(Document images with source code)
------------------------------------------------------------------------

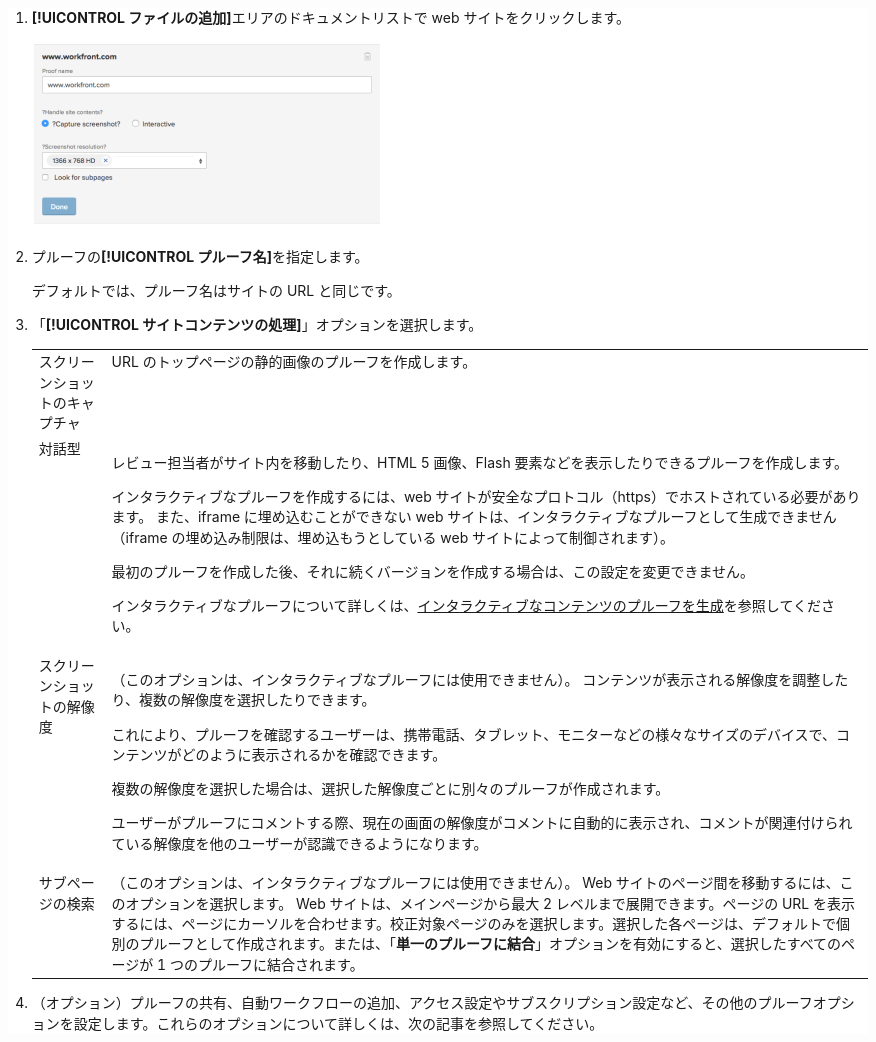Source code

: 1. **[!UICONTROL ファイルの追加]**&#x200B;エリアのドキュメントリストで web サイトをクリックします。

   ![proof_upload_website_modify.png](assets/proof-upload-website-modify-350x185.png)

1. プルーフの&#x200B;**[!UICONTROL プルーフ名]**&#x200B;を指定します。

   デフォルトでは、プルーフ名はサイトの URL と同じです。

1. 「**[!UICONTROL サイトコンテンツの処理]**」オプションを選択します。

   <table style="table-layout:auto"> 
    <col> 
    <col> 
    <tbody> 
     <tr> 
      <td role="rowheader">スクリーンショットのキャプチャ</td> 
      <td>URL のトップページの静的画像のプルーフを作成します。</td> 
     </tr> 
     <tr> 
      <td role="rowheader">対話型</td> 
      <td> <p>レビュー担当者がサイト内を移動したり、HTML 5 画像、Flash 要素などを表示したりできるプルーフを作成します。</p> <p>インタラクティブなプルーフを作成するには、web サイトが安全なプロトコル（https）でホストされている必要があります。 また、iframe に埋め込むことができない web サイトは、インタラクティブなプルーフとして生成できません（iframe の埋め込み制限は、埋め込もうとしている web サイトによって制御されます）。</p> <p>最初のプルーフを作成した後、それに続くバージョンを作成する場合は、この設定を変更できません。</p> <p>インタラクティブなプルーフについて詳しくは、<a href="#generate-a-proof-for-interactive-content" class="MCXref xref">インタラクティブなコンテンツのプルーフを生成</a>を参照してください。</p> </td> 
     </tr> 
     <tr> 
      <td role="rowheader">スクリーンショットの解像度</td> 
      <td> <p>（このオプションは、インタラクティブなプルーフには使用できません）。 コンテンツが表示される解像度を調整したり、複数の解像度を選択したりできます。</p> <p>これにより、プルーフを確認するユーザーは、携帯電話、タブレット、モニターなどの様々なサイズのデバイスで、コンテンツがどのように表示されるかを確認できます。</p> <p>複数の解像度を選択した場合は、選択した解像度ごとに別々のプルーフが作成されます。</p> <p>ユーザーがプルーフにコメントする際、現在の画面の解像度がコメントに自動的に表示され、コメントが関連付けられている解像度を他のユーザーが認識できるようになります。</p> </td> 
     </tr> 
     <tr> 
      <td role="rowheader">サブページの検索</td> 
      <td>（このオプションは、インタラクティブなプルーフには使用できません）。 Web サイトのページ間を移動するには、このオプションを選択します。 Web サイトは、メインページから最大 2 レベルまで展開できます。ページの URL を表示するには、ページにカーソルを合わせます。校正対象ページのみを選択します。選択した各ページは、デフォルトで個別のプルーフとして作成されます。または、「<strong>単一のプルーフに結合</strong>」オプションを有効にすると、選択したすべてのページが 1 つのプルーフに結合されます。</td> 
     </tr> 
    </tbody> 
   </table>

1. （オプション）プルーフの共有、自動ワークフローの追加、アクセス設定やサブスクリプション設定など、その他のプルーフオプションを設定します。これらのオプションについて詳しくは、次の記事を参照してください。
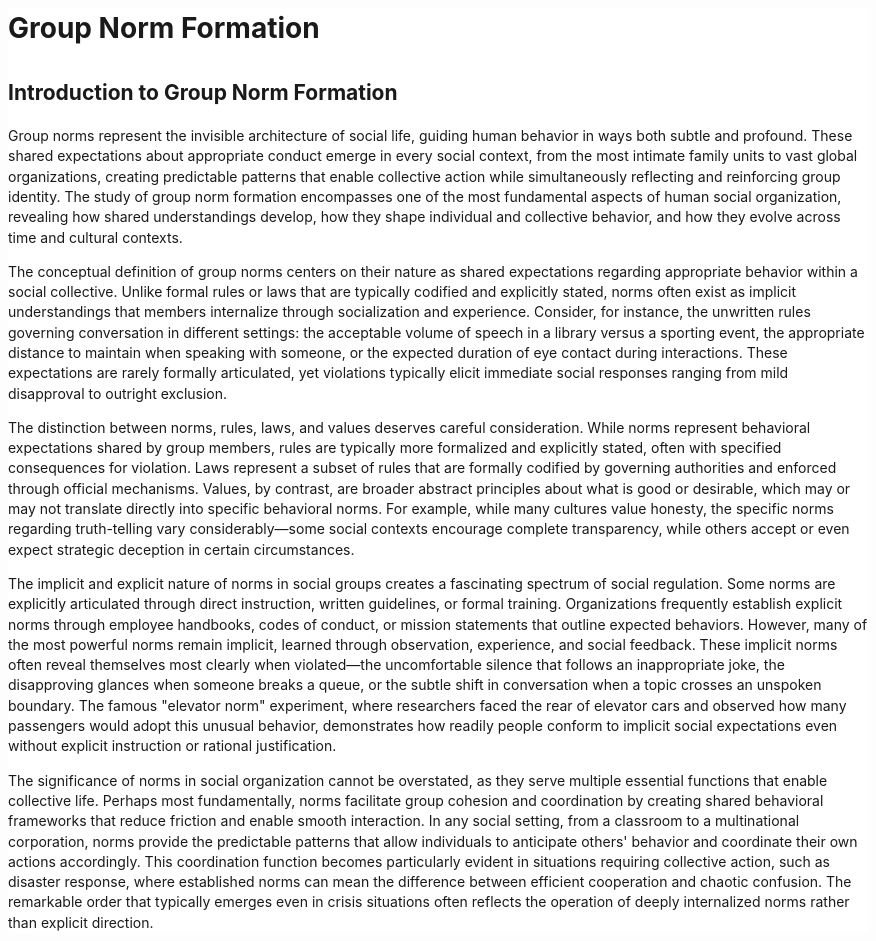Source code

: 
# Group Norm Formation

## Introduction to Group Norm Formation

Group norms represent the invisible architecture of social life, guiding human behavior in ways both subtle and profound. These shared expectations about appropriate conduct emerge in every social context, from the most intimate family units to vast global organizations, creating predictable patterns that enable collective action while simultaneously reflecting and reinforcing group identity. The study of group norm formation encompasses one of the most fundamental aspects of human social organization, revealing how shared understandings develop, how they shape individual and collective behavior, and how they evolve across time and cultural contexts.

The conceptual definition of group norms centers on their nature as shared expectations regarding appropriate behavior within a social collective. Unlike formal rules or laws that are typically codified and explicitly stated, norms often exist as implicit understandings that members internalize through socialization and experience. Consider, for instance, the unwritten rules governing conversation in different settings: the acceptable volume of speech in a library versus a sporting event, the appropriate distance to maintain when speaking with someone, or the expected duration of eye contact during interactions. These expectations are rarely formally articulated, yet violations typically elicit immediate social responses ranging from mild disapproval to outright exclusion.

The distinction between norms, rules, laws, and values deserves careful consideration. While norms represent behavioral expectations shared by group members, rules are typically more formalized and explicitly stated, often with specified consequences for violation. Laws represent a subset of rules that are formally codified by governing authorities and enforced through official mechanisms. Values, by contrast, are broader abstract principles about what is good or desirable, which may or may not translate directly into specific behavioral norms. For example, while many cultures value honesty, the specific norms regarding truth-telling vary considerably—some social contexts encourage complete transparency, while others accept or even expect strategic deception in certain circumstances.

The implicit and explicit nature of norms in social groups creates a fascinating spectrum of social regulation. Some norms are explicitly articulated through direct instruction, written guidelines, or formal training. Organizations frequently establish explicit norms through employee handbooks, codes of conduct, or mission statements that outline expected behaviors. However, many of the most powerful norms remain implicit, learned through observation, experience, and social feedback. These implicit norms often reveal themselves most clearly when violated—the uncomfortable silence that follows an inappropriate joke, the disapproving glances when someone breaks a queue, or the subtle shift in conversation when a topic crosses an unspoken boundary. The famous "elevator norm" experiment, where researchers faced the rear of elevator cars and observed how many passengers would adopt this unusual behavior, demonstrates how readily people conform to implicit social expectations even without explicit instruction or rational justification.

The significance of norms in social organization cannot be overstated, as they serve multiple essential functions that enable collective life. Perhaps most fundamentally, norms facilitate group cohesion and coordination by creating shared behavioral frameworks that reduce friction and enable smooth interaction. In any social setting, from a classroom to a multinational corporation, norms provide the predictable patterns that allow individuals to anticipate others' behavior and coordinate their own actions accordingly. This coordination function becomes particularly evident in situations requiring collective action, such as disaster response, where established norms can mean the difference between efficient cooperation and chaotic confusion. The remarkable order that typically emerges even in crisis situations often reflects the operation of deeply internalized norms rather than explicit direction.
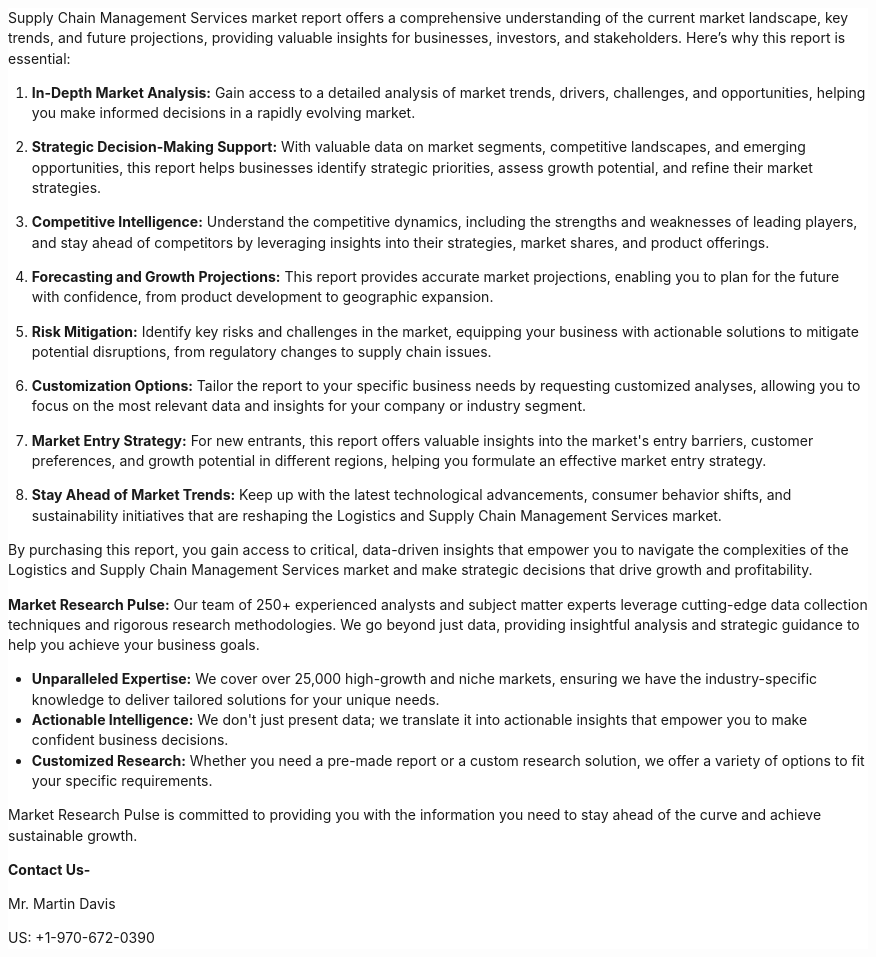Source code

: Supply Chain Management Services market report offers a comprehensive understanding of the current market landscape, key trends, and future projections, providing valuable insights for businesses, investors, and stakeholders. Here&rsquo;s why this report is essential:</p><ol><li><p><strong>In-Depth Market Analysis:</strong> Gain access to a detailed analysis of market trends, drivers, challenges, and opportunities, helping you make informed decisions in a rapidly evolving market.</p></li><li><p><strong>Strategic Decision-Making Support:</strong> With valuable data on market segments, competitive landscapes, and emerging opportunities, this report helps businesses identify strategic priorities, assess growth potential, and refine their market strategies.</p></li><li><p><strong>Competitive Intelligence:</strong> Understand the competitive dynamics, including the strengths and weaknesses of leading players, and stay ahead of competitors by leveraging insights into their strategies, market shares, and product offerings.</p></li><li><p><strong>Forecasting and Growth Projections:</strong> This report provides accurate market projections, enabling you to plan for the future with confidence, from product development to geographic expansion.</p></li><li><p><strong>Risk Mitigation:</strong> Identify key risks and challenges in the market, equipping your business with actionable solutions to mitigate potential disruptions, from regulatory changes to supply chain issues.</p></li><li><p><strong>Customization Options:</strong> Tailor the report to your specific business needs by requesting customized analyses, allowing you to focus on the most relevant data and insights for your company or industry segment.</p></li><li><p><strong>Market Entry Strategy:</strong> For new entrants, this report offers valuable insights into the market's entry barriers, customer preferences, and growth potential in different regions, helping you formulate an effective market entry strategy.</p></li><li><p><strong>Stay Ahead of Market Trends:</strong> Keep up with the latest technological advancements, consumer behavior shifts, and sustainability initiatives that are reshaping the Logistics and Supply Chain Management Services market.</p></li></ol><p>By purchasing this report, you gain access to critical, data-driven insights that empower you to navigate the complexities of the Logistics and Supply Chain Management Services market and make strategic decisions that drive growth and profitability.</p><p><strong>Market Research Pulse:</strong>&nbsp;Our team of 250+ experienced analysts and subject matter experts leverage cutting-edge data collection techniques and rigorous research methodologies. We go beyond just data, providing insightful analysis and strategic guidance to help you achieve your business goals.</p><ul><li><strong>Unparalleled Expertise:</strong>&nbsp;We cover over 25,000 high-growth and niche markets, ensuring we have the industry-specific knowledge to deliver tailored solutions for your unique needs.</li><li><strong>Actionable Intelligence:</strong>&nbsp;We don't just present data; we translate it into actionable insights that empower you to make confident business decisions.</li><li><strong>Customized Research:</strong>&nbsp;Whether you need a pre-made report or a custom research solution, we offer a variety of options to fit your specific requirements.</li></ul><p>Market Research Pulse is committed to providing you with the information you need to stay ahead of the curve and achieve sustainable growth.</p><p><strong>Contact Us-</strong></p><p>Mr. Martin Davis</p><p>US: +1-970-672-0390</p>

------------------------------------------------------------------------

# [TO DO]
Find the word "インタラクティブなプルーフには使用できません" in the entries, then copy out every line that has it.

# [RESPONSE AREA]
      <td> <p>（このオプションは、インタラクティブなプルーフには使用できません）。 コンテンツが表示される解像度を調整したり、複数の解像度を選択したりできます。</p> <p>これにより、プルーフを確認するユーザーは、携帯電話、タブレット、モニターなどの様々なサイズのデバイスで、コンテンツがどのように表示されるかを確認できます。</p> <p>複数の解像度を選択した場合は、選択した解像度ごとに別々のプルーフが作成されます。</p> <p>ユーザーがプルーフにコメントする際、現在の画面の解像度がコメントに自動的に表示され、コメントが関連付けられている解像度を他のユーザーが認識できるようになります。</p> </td> 
      <td>（このオプションは、インタラクティブなプルーフには使用できません）。 Web サイトのページ間を移動するには、このオプションを選択します。 Web サイトは、メインページから最大 2 レベルまで展開できます。ページの URL を表示するには、ページにカーソルを合わせます。校正対象ページのみを選択します。選択した各ページは、デフォルトで個別のプルーフとして作成されます。または、「<strong>単一のプルーフに結合</strong>」オプションを有効にすると、選択したすべてのページが 1 つのプルーフに結合されます。</td> 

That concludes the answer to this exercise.